Language / Locale identifiers

Sun Dec 12 02:09:08 CET 2010

Peter Constable <petercon at microsoft dot com> wrote:

>> The new extension, identified by the singleton 'u', allows a wide 
>> variety of locale-related data items to be included in language tags, 
>> completely within the framework of BCP 47.
>
> From the perspective of BCP 47, such tags are appropriately described 
> as "language tags" with an extension not interpretable in terms of BCP 
> 47. In other words, a language tag with some extra black-box stuff. 
> But in terms of the extension, such tags are not "language tags" but 
> rather are "locale identifiers".

Section 3.7 of 5646 says extension subtags "are reserved for the 
generation of identifiers that contain a language component and are 
compatible with applications that understand language tags."  A tag like 
"he-IL-u-ca-hebrew" is indeed a BCP 47-conformant identifier, 
functionally equivalent to a language tag, although it is true that the 
extension part cannot be interpreted using BCP 47 and the LSR alone. 
Before RFC 6067 was published, a tag like this would not have been BCP 
47-conformant.

>> For example, in an environment where language tags are used as locale 
>> identifiers,
>
> That should be, "in an environment in which locale tags are used"
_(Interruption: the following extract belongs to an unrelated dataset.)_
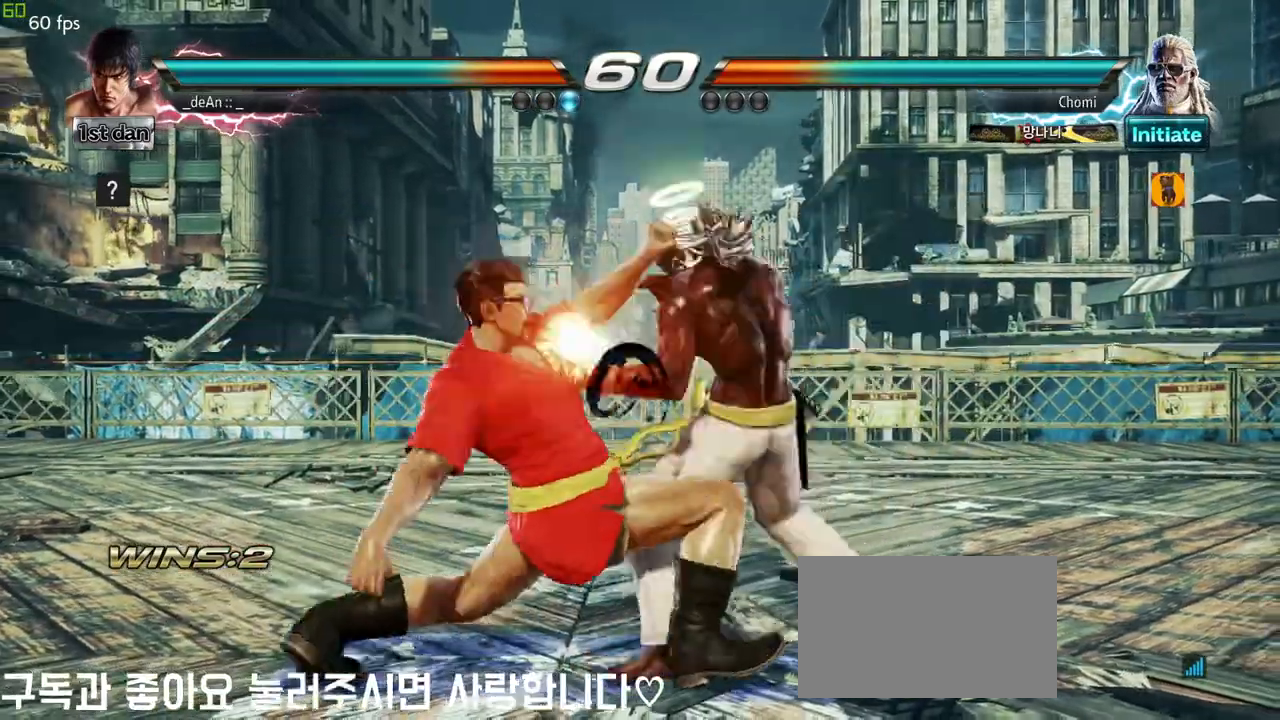
{"buttons": [], "left_stick": "left", "events": [[333, "left_stick", "left"]]}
If these were not intended to be valid language tags, there would have 
been no point in creating RFC 6067.  Plus, as I said, at least a few of 
the extension keys do represent language-identification data. 
Specifying "Traditional Chinese financial numerals" may add the same 
sort of language-tagging value that specifying "Traditional Chinese 
script" adds.

> And this characterization of the meaning
>
>> he-IL-u-ca-hebrew
>> (Hebrew as used in Israel, using the traditional Hebrew calendar)
>
> Is also not quite right: "he-IL-u-ca-hebrew" denotes the _locale_ 
> 'Hebrew-Israel with Hebrew calendar'. One can infer the language 
> 'Hebrew as used in Israel' from that, but in the context in which the 
> extension is interpretable this is not a _language tag_ but rather a 
> _locale identifier_.

I concede this relatively minor distinction.  Calendar information is 
clearly about locales and not languages.  Nevertheless, the tag itself —which 
is obviously intended to identify a locale or locale setting —is now 
syntactically valid as a language tag, in a way that was not true a week 
ago.

> A detail regarding the Unicode language and locale identifiers worth 
> pointing out is that not all valid BCP 47 language tags are valid 
> Unicode language IDs, and there is a special-case ID that is permitted 
> that is not a valid BCP 47 language tag. The syntax is:
>
> ="root"
> / unicode_language_subtag
>  [sep unicode_script_subtag]
>  [sep unicode_region_subtag]
>  *(sep unicode_variant_subtag)
>
> where sep is "-" and unicode_language_X is any LSTR subtag of type X.

This can't be the most current spec, since it doesn't provide for 
extension U at all.

The latest version of the spec (1.9) does show that "root" and "en_US" 
are valid in CLDR while "cmn" and "zh-cmn" are not.  You can also use 
AALAND and SAAHO in some CLDR identifiers.  Certainly the CLDR committee 
can declare any syntax valid or invalid as it sees fit, so there must 
have been some reason for Mark, Addison, and Yoshito Umaoka to go 
through the RFC process in order to align these identifiers with BCP 47.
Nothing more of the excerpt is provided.